About five years ago I typed "spanking" into Google. That's when I started getting the Internet at home. For the five years prior that I'd been online via my university computer lab, I'd been too chicken. Since then, I've talked to a lot of both fascinating and extraordiarily dull people, made some wonderful friends, and met my sweet but stern boyfriend who lives 8 time zones away. (He's here visiting until next Monday morning, at which time we'll go back to three hour phone calls over crackly, cheap-ass long distance carriers...sigh...).
The other night we talked about the concept of "domestic discipline." Most of the discipline I get does indeed take place in the home. But of the various meanings of the adjective "domestic" -- "of or relating to the family or household; fond of home life and household affairs; tame or domesticated; of or relating to a country's internal affairs" -- none seem particularly apt. I mean, I can't imagine ever getting spanked for, say, not having dinner ready at a set time. I'm certainly not an animal. And since our relationship is trans-Atlantic, we can't even say it has anything to do with a country's internal affairs.
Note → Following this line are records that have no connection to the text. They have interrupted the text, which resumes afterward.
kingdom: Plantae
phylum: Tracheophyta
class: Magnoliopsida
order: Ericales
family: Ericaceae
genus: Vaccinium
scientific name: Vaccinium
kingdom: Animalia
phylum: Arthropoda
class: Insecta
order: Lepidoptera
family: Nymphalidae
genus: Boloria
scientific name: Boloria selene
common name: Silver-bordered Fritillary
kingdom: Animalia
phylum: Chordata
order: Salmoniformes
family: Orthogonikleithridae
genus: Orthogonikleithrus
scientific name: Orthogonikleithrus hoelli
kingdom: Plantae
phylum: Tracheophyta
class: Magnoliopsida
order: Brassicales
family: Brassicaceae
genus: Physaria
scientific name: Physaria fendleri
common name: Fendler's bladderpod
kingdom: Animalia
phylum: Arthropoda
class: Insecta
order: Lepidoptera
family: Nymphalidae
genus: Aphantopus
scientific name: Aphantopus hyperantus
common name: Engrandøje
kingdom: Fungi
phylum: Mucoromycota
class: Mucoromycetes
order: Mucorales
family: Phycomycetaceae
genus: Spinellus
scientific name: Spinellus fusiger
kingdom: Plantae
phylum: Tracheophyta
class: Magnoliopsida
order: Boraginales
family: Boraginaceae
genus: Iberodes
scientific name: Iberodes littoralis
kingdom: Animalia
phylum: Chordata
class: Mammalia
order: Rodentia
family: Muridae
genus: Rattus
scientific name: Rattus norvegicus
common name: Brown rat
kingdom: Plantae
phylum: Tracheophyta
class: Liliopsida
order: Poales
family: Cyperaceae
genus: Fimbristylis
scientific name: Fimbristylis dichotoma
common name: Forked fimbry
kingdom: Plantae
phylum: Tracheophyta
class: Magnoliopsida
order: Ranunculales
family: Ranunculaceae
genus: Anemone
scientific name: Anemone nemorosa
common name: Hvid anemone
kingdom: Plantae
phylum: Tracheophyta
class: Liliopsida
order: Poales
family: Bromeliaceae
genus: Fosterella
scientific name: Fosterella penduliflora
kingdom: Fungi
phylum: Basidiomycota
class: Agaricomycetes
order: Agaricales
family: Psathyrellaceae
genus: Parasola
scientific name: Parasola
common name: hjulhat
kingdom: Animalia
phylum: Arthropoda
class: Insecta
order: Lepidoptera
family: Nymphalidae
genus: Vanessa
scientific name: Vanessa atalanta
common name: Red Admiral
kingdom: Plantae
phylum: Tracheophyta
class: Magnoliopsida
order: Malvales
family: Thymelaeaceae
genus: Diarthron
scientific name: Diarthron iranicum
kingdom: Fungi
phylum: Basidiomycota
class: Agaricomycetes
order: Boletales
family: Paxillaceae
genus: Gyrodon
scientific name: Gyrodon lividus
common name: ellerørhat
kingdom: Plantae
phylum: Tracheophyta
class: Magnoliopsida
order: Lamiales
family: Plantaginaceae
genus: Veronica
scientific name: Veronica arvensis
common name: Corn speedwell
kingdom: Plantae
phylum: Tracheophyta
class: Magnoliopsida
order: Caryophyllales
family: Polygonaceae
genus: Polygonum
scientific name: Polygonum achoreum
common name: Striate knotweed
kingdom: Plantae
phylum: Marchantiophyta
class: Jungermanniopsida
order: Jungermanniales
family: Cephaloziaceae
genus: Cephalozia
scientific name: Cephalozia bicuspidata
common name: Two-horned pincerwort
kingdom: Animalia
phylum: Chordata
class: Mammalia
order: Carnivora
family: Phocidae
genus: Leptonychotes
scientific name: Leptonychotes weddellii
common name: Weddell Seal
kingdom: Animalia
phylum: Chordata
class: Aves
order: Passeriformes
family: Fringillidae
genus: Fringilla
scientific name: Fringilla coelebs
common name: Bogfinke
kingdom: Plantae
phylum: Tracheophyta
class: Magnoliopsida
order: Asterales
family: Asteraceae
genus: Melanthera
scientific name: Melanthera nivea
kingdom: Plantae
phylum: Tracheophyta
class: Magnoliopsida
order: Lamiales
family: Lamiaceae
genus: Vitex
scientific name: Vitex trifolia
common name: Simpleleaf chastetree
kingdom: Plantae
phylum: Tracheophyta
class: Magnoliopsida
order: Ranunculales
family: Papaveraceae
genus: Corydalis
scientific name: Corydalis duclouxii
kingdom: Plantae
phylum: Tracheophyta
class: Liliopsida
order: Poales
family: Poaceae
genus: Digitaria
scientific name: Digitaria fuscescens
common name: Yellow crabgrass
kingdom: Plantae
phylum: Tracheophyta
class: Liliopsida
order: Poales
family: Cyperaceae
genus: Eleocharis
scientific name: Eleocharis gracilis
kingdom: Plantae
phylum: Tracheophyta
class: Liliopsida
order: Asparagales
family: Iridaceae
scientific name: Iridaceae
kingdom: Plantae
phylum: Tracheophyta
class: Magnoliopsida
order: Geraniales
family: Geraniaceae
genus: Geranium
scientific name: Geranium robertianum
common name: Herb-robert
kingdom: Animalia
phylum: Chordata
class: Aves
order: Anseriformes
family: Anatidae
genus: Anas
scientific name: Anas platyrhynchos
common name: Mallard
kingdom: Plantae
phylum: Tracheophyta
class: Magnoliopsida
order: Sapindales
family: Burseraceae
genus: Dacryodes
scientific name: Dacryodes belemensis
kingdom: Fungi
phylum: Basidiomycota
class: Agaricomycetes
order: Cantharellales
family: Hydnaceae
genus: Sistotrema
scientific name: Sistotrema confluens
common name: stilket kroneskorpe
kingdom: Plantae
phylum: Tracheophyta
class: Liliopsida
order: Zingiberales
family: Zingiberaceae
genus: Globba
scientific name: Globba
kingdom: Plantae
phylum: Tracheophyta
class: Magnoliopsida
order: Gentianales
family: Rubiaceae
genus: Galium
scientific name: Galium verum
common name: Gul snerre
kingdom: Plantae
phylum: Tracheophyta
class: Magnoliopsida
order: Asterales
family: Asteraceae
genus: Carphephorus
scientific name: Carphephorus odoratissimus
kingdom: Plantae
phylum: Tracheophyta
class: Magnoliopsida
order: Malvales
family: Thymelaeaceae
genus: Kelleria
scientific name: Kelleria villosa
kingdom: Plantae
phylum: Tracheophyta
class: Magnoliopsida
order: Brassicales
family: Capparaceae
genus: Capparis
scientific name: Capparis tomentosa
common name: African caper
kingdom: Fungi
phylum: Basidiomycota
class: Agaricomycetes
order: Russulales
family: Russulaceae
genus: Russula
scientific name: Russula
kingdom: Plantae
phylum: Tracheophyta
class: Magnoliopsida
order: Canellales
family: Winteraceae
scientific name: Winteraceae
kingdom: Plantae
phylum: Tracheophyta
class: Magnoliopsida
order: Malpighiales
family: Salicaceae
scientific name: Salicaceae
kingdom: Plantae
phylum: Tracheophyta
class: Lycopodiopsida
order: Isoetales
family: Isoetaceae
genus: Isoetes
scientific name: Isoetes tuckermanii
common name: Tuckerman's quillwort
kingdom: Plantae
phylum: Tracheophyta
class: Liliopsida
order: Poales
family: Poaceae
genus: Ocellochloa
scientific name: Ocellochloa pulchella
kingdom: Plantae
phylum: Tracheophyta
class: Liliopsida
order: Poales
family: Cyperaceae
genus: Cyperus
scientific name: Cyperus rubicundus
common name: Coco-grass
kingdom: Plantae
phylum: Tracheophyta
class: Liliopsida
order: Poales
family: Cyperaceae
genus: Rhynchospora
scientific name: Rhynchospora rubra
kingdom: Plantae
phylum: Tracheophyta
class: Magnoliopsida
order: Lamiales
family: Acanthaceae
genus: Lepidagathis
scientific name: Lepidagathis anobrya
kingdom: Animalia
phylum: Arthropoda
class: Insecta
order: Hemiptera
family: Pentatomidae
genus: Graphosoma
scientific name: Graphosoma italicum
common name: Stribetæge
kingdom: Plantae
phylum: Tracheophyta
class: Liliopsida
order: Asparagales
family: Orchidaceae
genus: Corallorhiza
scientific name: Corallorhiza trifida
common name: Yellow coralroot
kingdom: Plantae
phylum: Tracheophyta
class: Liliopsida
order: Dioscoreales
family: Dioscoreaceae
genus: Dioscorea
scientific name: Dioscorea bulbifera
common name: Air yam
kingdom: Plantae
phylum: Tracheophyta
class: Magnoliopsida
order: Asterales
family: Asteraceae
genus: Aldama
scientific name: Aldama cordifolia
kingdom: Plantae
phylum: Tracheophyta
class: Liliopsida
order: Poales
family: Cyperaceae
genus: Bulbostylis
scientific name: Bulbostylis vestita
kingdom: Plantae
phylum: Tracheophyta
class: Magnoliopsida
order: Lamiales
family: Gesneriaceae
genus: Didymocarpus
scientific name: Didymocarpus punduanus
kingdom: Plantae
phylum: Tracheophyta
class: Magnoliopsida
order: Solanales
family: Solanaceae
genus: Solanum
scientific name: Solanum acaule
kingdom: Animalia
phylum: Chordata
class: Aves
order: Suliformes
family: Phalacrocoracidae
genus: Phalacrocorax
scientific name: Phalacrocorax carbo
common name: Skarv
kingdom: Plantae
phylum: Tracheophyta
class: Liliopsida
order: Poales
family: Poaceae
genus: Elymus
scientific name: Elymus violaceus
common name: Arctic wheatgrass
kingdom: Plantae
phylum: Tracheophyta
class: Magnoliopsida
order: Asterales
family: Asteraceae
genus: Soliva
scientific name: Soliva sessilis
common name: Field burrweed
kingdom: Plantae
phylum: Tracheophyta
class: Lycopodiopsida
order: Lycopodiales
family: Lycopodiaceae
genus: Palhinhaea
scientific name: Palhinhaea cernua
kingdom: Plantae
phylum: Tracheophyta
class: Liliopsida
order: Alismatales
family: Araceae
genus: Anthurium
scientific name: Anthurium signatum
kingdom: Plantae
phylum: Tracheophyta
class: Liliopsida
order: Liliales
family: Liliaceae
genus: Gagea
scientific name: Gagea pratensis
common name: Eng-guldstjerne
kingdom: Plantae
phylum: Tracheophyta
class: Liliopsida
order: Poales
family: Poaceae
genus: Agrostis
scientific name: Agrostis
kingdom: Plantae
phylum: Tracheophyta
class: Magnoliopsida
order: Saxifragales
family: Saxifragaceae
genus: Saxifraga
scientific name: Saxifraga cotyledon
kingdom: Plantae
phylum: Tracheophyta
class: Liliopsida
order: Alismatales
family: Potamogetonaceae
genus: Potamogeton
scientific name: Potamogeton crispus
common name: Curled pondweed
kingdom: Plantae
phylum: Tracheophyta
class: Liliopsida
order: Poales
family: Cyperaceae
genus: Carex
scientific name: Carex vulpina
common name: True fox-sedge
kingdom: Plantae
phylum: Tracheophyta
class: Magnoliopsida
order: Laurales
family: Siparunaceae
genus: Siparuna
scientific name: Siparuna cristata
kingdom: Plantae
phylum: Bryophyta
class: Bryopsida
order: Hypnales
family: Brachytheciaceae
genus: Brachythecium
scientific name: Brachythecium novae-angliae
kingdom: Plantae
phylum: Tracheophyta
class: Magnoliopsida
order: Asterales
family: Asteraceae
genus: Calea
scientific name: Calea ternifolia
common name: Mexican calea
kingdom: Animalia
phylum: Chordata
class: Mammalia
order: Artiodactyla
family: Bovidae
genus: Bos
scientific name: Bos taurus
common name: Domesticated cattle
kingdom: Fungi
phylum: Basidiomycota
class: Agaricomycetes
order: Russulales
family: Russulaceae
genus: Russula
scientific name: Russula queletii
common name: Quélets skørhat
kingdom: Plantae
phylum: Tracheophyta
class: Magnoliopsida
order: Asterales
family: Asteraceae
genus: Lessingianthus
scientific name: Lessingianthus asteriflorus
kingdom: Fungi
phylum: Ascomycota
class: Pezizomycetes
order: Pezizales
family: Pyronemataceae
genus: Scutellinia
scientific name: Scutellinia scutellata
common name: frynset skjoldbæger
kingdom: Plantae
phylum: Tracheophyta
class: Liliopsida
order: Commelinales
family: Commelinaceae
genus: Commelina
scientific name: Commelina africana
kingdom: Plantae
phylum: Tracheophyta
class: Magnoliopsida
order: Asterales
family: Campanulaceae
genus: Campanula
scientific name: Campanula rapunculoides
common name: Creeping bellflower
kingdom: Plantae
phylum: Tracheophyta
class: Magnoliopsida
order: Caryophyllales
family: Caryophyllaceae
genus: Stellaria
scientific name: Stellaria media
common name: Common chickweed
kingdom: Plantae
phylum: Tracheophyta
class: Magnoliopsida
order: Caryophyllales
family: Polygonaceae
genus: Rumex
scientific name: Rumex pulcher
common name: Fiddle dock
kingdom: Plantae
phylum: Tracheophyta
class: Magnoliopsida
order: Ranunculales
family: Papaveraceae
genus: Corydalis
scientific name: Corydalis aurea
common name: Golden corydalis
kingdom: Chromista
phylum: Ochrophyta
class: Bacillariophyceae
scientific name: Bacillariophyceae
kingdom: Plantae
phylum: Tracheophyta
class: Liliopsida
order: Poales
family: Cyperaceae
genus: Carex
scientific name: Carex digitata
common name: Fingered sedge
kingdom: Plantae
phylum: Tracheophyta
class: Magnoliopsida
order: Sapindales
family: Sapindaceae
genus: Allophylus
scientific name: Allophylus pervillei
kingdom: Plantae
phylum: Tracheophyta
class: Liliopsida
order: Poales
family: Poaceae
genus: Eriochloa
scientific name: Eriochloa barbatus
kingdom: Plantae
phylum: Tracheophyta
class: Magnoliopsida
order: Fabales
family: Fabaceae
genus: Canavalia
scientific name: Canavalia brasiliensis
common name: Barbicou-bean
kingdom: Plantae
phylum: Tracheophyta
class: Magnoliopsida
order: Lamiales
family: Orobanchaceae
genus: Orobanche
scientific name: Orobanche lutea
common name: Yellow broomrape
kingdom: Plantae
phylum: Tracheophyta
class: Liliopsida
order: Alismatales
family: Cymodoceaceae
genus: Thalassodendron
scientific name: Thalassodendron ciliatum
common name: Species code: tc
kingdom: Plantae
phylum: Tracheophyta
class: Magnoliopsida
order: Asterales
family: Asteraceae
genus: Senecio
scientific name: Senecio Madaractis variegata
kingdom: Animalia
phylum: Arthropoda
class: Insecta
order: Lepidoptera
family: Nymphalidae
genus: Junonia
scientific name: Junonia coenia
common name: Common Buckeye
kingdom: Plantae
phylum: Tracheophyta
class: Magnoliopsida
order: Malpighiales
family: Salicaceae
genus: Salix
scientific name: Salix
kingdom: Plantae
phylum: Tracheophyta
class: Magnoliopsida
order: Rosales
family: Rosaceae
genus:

It does have to do with what works for us. For me, I like having structure (usually one I create) and having it enforced (usually by someone else). I like the idea of it being enforced with physical punishment -- usually spanking, but can include other forms such as writing an essay or lines, standing in the corner, etc. Now I say "like the idea" because while I'm in the midst of a spanking, I really hate it. Punishment spankings (which are not that often) are not necessarily harder than role play (though often they are), but it's as if there is some sort of different neurochemical response that occurs when I'm getting the belt as discipline rather than play. But there is a happy, warm feeling that I have afterward or even somewhat before beneath the feeling of dread. An intimate feeling of safety and care that can be difficult to explain to non-spankos.
I often refer to the "Natty" me. I liked to write stories when I was kid (well, I still do). Now when I write, it's often to make sense of my world, but as a kid it was to escape to a childhood I didn't have in real life (long story -- currently writing a non-kink novel about it). When I was 13, I created a character that was that child I couldn't be and wrote her and her world throughout high school. A few years ago I wrote an autobiographical story about my relationship with her and renamed her "Natty." Spanking is definitely something that taps into the Natty me. A part of me that is just as vital an aspect of who I am as being an historian, a writer, a Byzantine Catholic, or a person living with chronic illness.
And someone who always has to hit that damn backspace button whenever I type the letters "s," "p," and "a," when the letters that follow are not "n" and "k."